Park's 'Crown of Lights' to be restored to its former glory
A gardens campaigner has succeeded in ensuring flowerbeds in a Heckmondwike park won’t be stripped out.
Retired council gardener Pete Fawcett – revealed last week as the mystery gardener who maintains planters in Cleckheaton town centre out of his own pocket – raised concerns over Green Park in Heckmondwike.
Pete, 72, who worked for Kirklees Council’s parks department for 32 years, raised the alarm when he saw that flowerbeds which formed part of Green Park’s “Crown of Lights” design had been left bare.
Every other flowerbed had been left unplanted and Pete counted seven beds, normally full of blooms, which had not been touched.
“These flowerbeds were going to be stripped out and quietly made to disappear when no-one was looking,” said Pete. “However, I am always keeping a watching eye on our parks and gardens.
“These flowerbeds are part of a grand design for Green Park and the crown wouldn’t be a crown without them – they are the jewels in the crown in fact.”
Pete also expressed concern that the council had been slow to replace up to 15 old and dying cherry trees which had to be cut down on safety grounds. Only three replacements had been planted.
The park is in the heart of Heckmondwike town centre and hosted the Crown of Lights Music Festival for many years and also Christmas lights switch-on events.
Pete videoed what he found and sent it to council leader Shabir Pandor and other local councillors, prompting what he described as a flurry of activity in the park.

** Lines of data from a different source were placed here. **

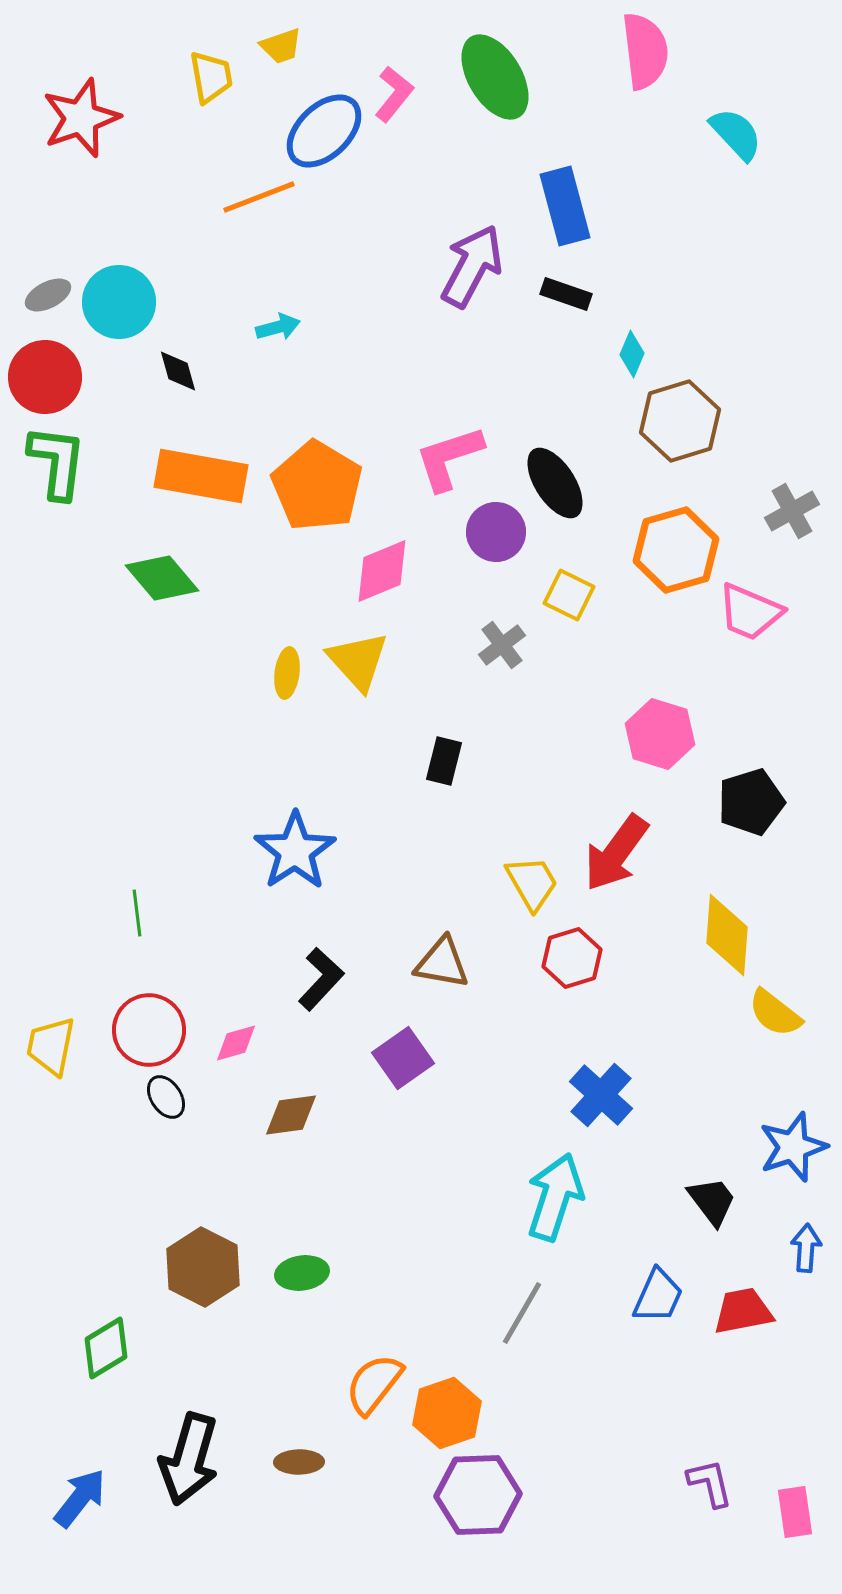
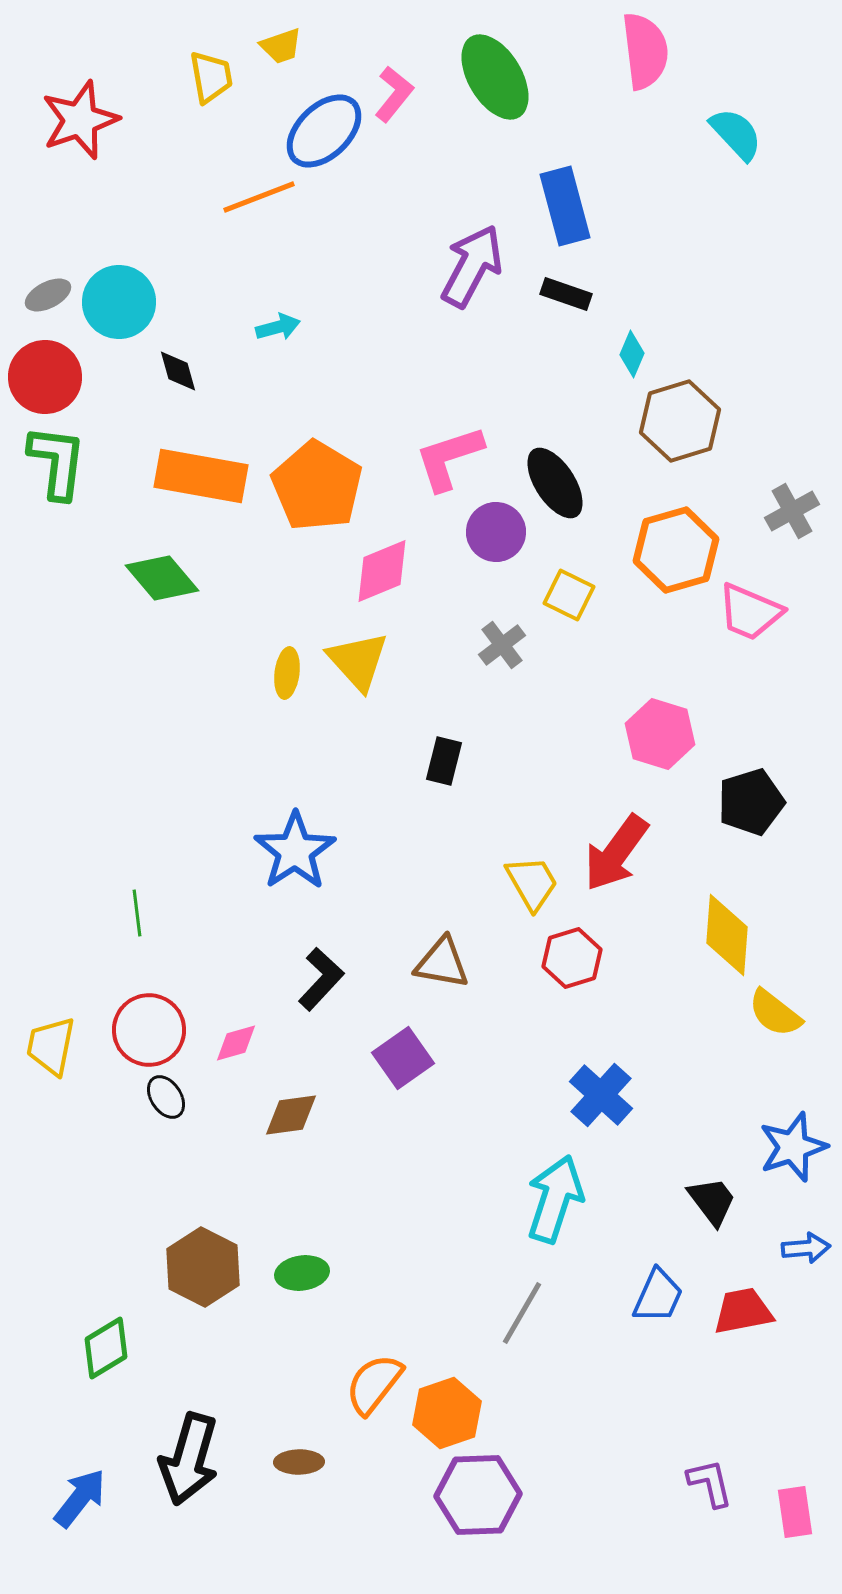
red star at (81, 118): moved 1 px left, 2 px down
cyan arrow at (555, 1197): moved 2 px down
blue arrow at (806, 1248): rotated 81 degrees clockwise
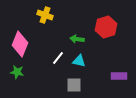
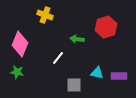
cyan triangle: moved 18 px right, 12 px down
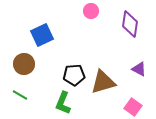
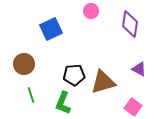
blue square: moved 9 px right, 6 px up
green line: moved 11 px right; rotated 42 degrees clockwise
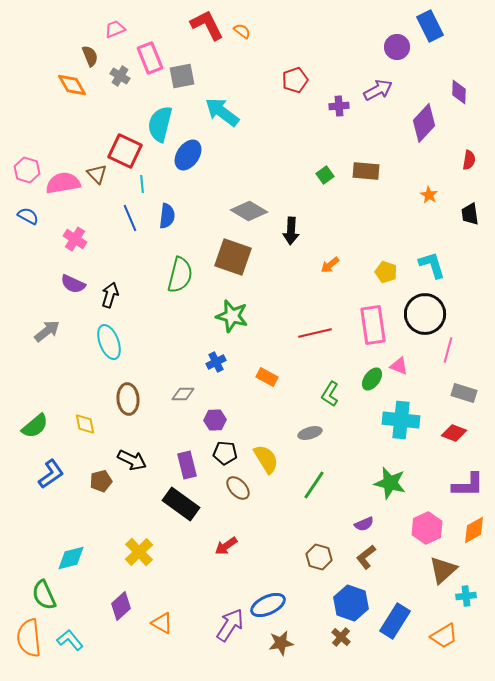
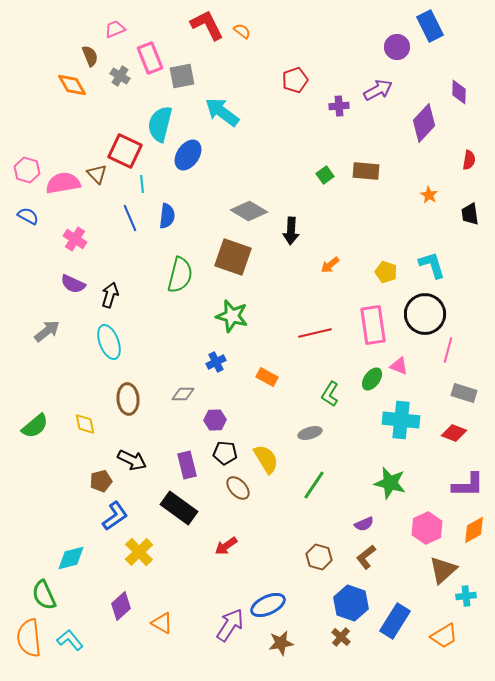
blue L-shape at (51, 474): moved 64 px right, 42 px down
black rectangle at (181, 504): moved 2 px left, 4 px down
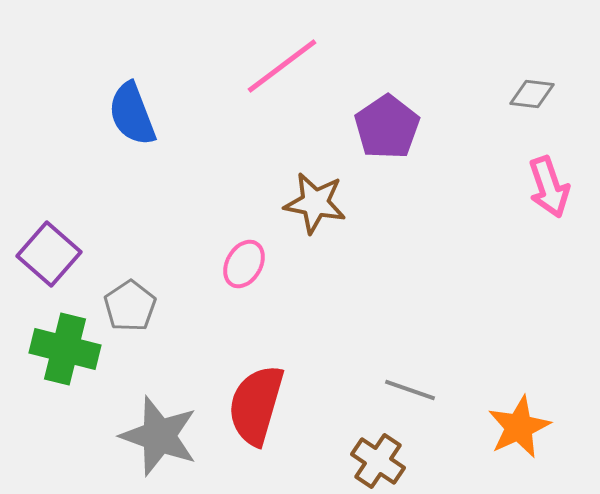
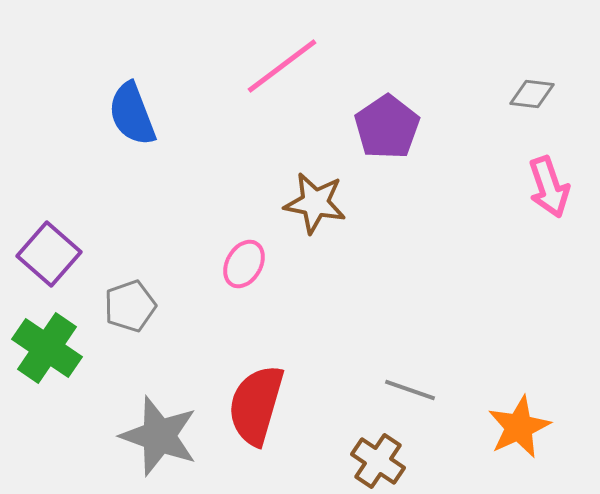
gray pentagon: rotated 15 degrees clockwise
green cross: moved 18 px left, 1 px up; rotated 20 degrees clockwise
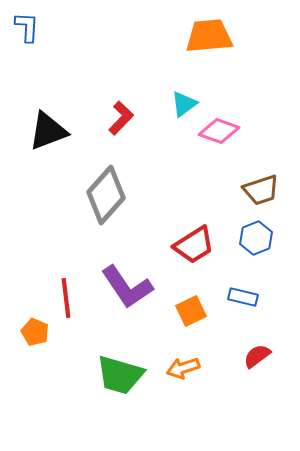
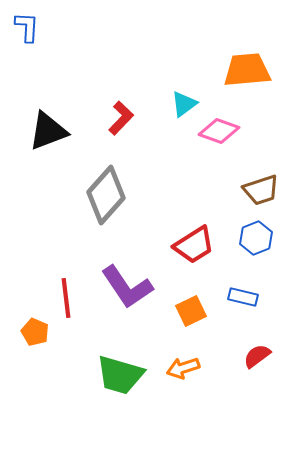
orange trapezoid: moved 38 px right, 34 px down
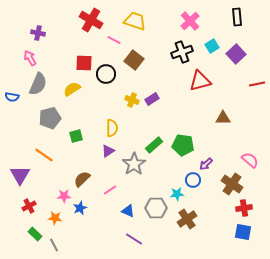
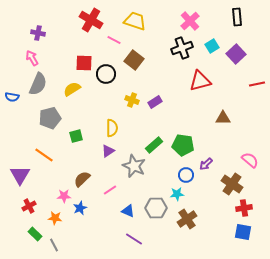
black cross at (182, 52): moved 4 px up
pink arrow at (30, 58): moved 2 px right
purple rectangle at (152, 99): moved 3 px right, 3 px down
gray star at (134, 164): moved 2 px down; rotated 15 degrees counterclockwise
blue circle at (193, 180): moved 7 px left, 5 px up
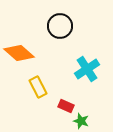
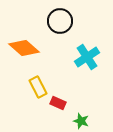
black circle: moved 5 px up
orange diamond: moved 5 px right, 5 px up
cyan cross: moved 12 px up
red rectangle: moved 8 px left, 3 px up
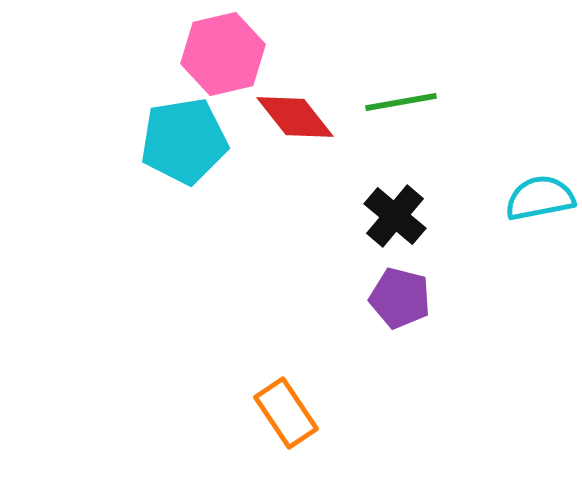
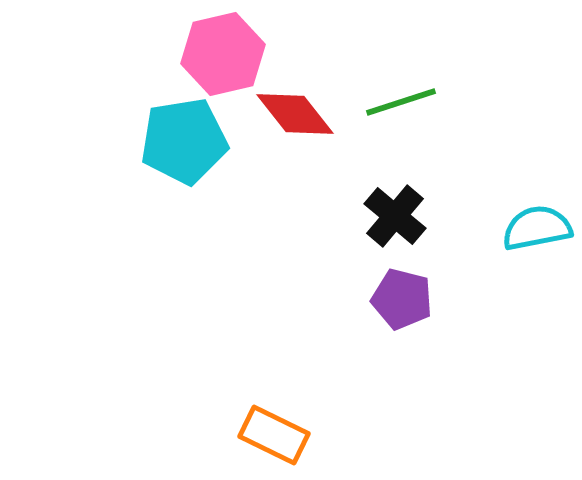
green line: rotated 8 degrees counterclockwise
red diamond: moved 3 px up
cyan semicircle: moved 3 px left, 30 px down
purple pentagon: moved 2 px right, 1 px down
orange rectangle: moved 12 px left, 22 px down; rotated 30 degrees counterclockwise
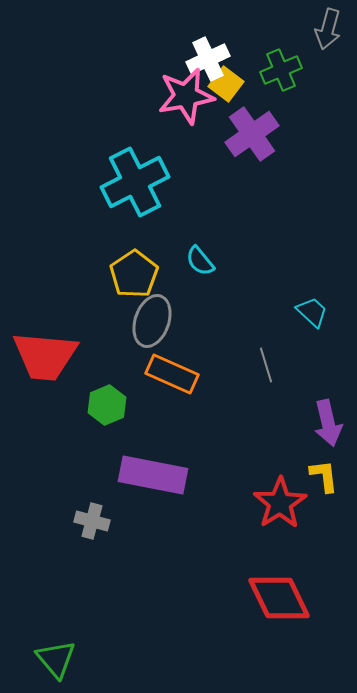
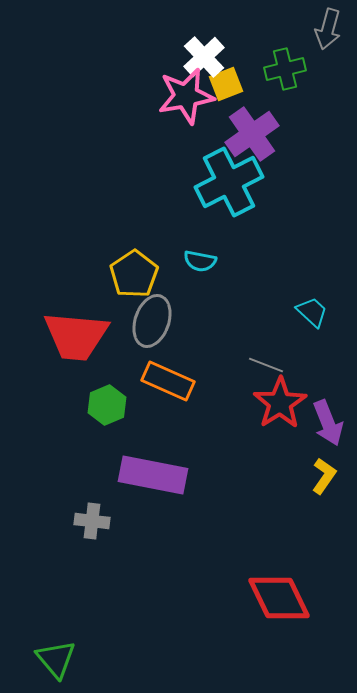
white cross: moved 4 px left, 2 px up; rotated 18 degrees counterclockwise
green cross: moved 4 px right, 1 px up; rotated 9 degrees clockwise
yellow square: rotated 32 degrees clockwise
cyan cross: moved 94 px right
cyan semicircle: rotated 40 degrees counterclockwise
red trapezoid: moved 31 px right, 20 px up
gray line: rotated 52 degrees counterclockwise
orange rectangle: moved 4 px left, 7 px down
purple arrow: rotated 9 degrees counterclockwise
yellow L-shape: rotated 42 degrees clockwise
red star: moved 100 px up
gray cross: rotated 8 degrees counterclockwise
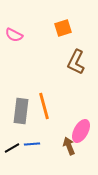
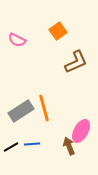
orange square: moved 5 px left, 3 px down; rotated 18 degrees counterclockwise
pink semicircle: moved 3 px right, 5 px down
brown L-shape: rotated 140 degrees counterclockwise
orange line: moved 2 px down
gray rectangle: rotated 50 degrees clockwise
black line: moved 1 px left, 1 px up
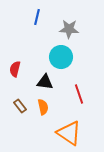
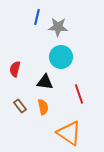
gray star: moved 11 px left, 2 px up
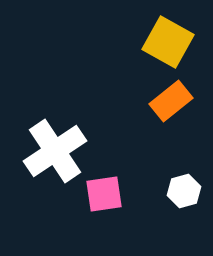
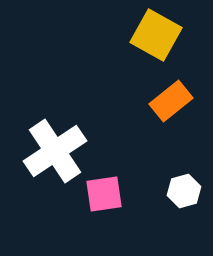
yellow square: moved 12 px left, 7 px up
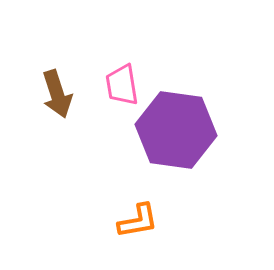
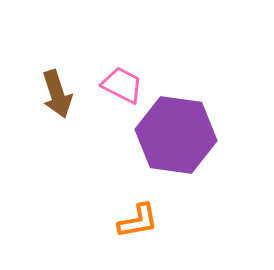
pink trapezoid: rotated 126 degrees clockwise
purple hexagon: moved 5 px down
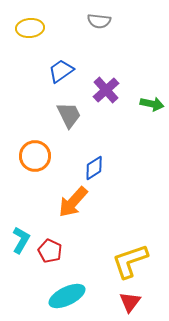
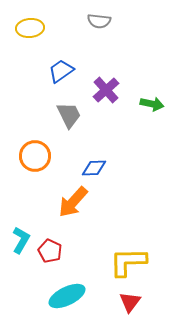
blue diamond: rotated 30 degrees clockwise
yellow L-shape: moved 2 px left, 1 px down; rotated 18 degrees clockwise
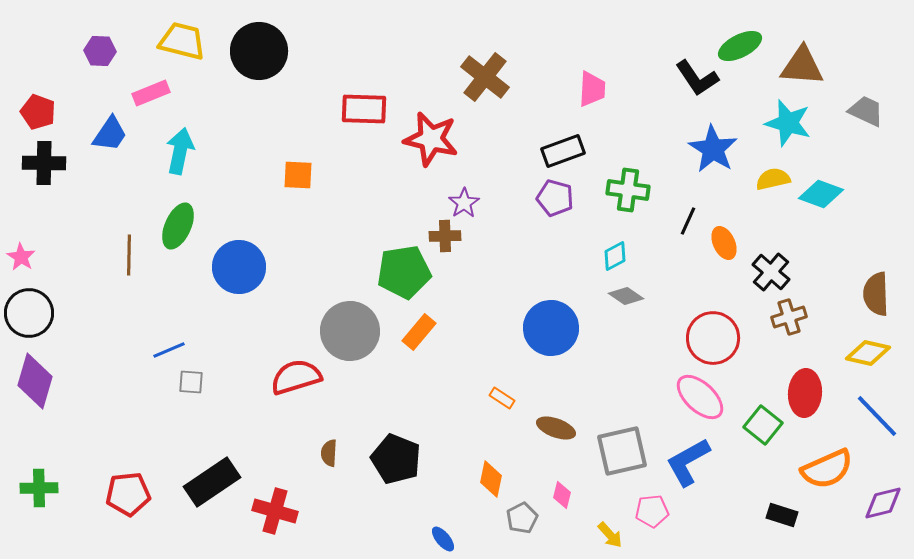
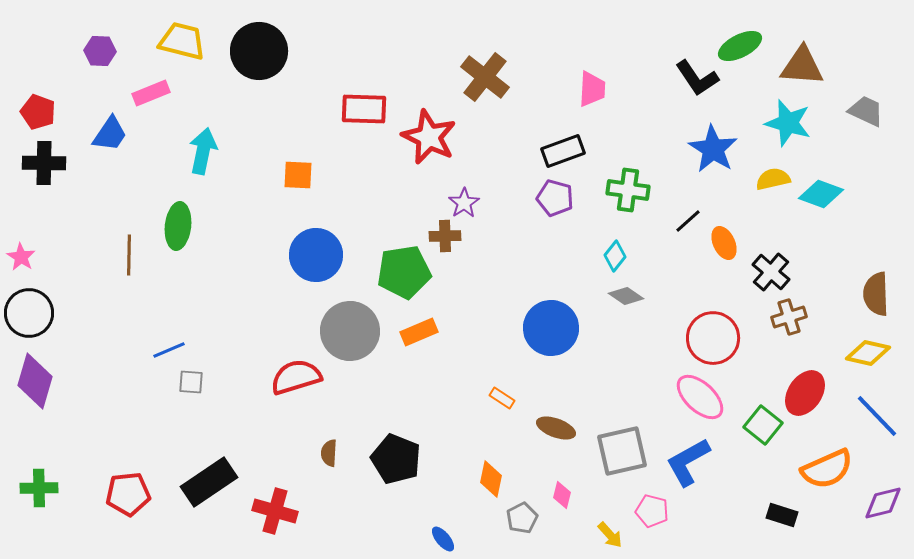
red star at (431, 139): moved 2 px left, 2 px up; rotated 12 degrees clockwise
cyan arrow at (180, 151): moved 23 px right
black line at (688, 221): rotated 24 degrees clockwise
green ellipse at (178, 226): rotated 18 degrees counterclockwise
cyan diamond at (615, 256): rotated 24 degrees counterclockwise
blue circle at (239, 267): moved 77 px right, 12 px up
orange rectangle at (419, 332): rotated 27 degrees clockwise
red ellipse at (805, 393): rotated 30 degrees clockwise
black rectangle at (212, 482): moved 3 px left
pink pentagon at (652, 511): rotated 20 degrees clockwise
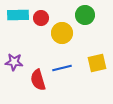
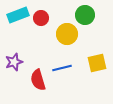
cyan rectangle: rotated 20 degrees counterclockwise
yellow circle: moved 5 px right, 1 px down
purple star: rotated 24 degrees counterclockwise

Coun Will Simpson, cabinet member for culture and Greener Kirklees, said: “The replanting of beds in Green Park is due to be completed this week following a delivery of plants, and will bring the ‘Circle of Light’ back to full flower for all to enjoy whilst in the park.
“The original cherry blossom trees had reached the end of their life and were replaced by three cherry trees gifted to the park by the Japanese embassy to celebrate cherry blossom season.
“We are also exploring additional tree planting to replace the original donated cherry blossoms, further brightening up the space for local residents.”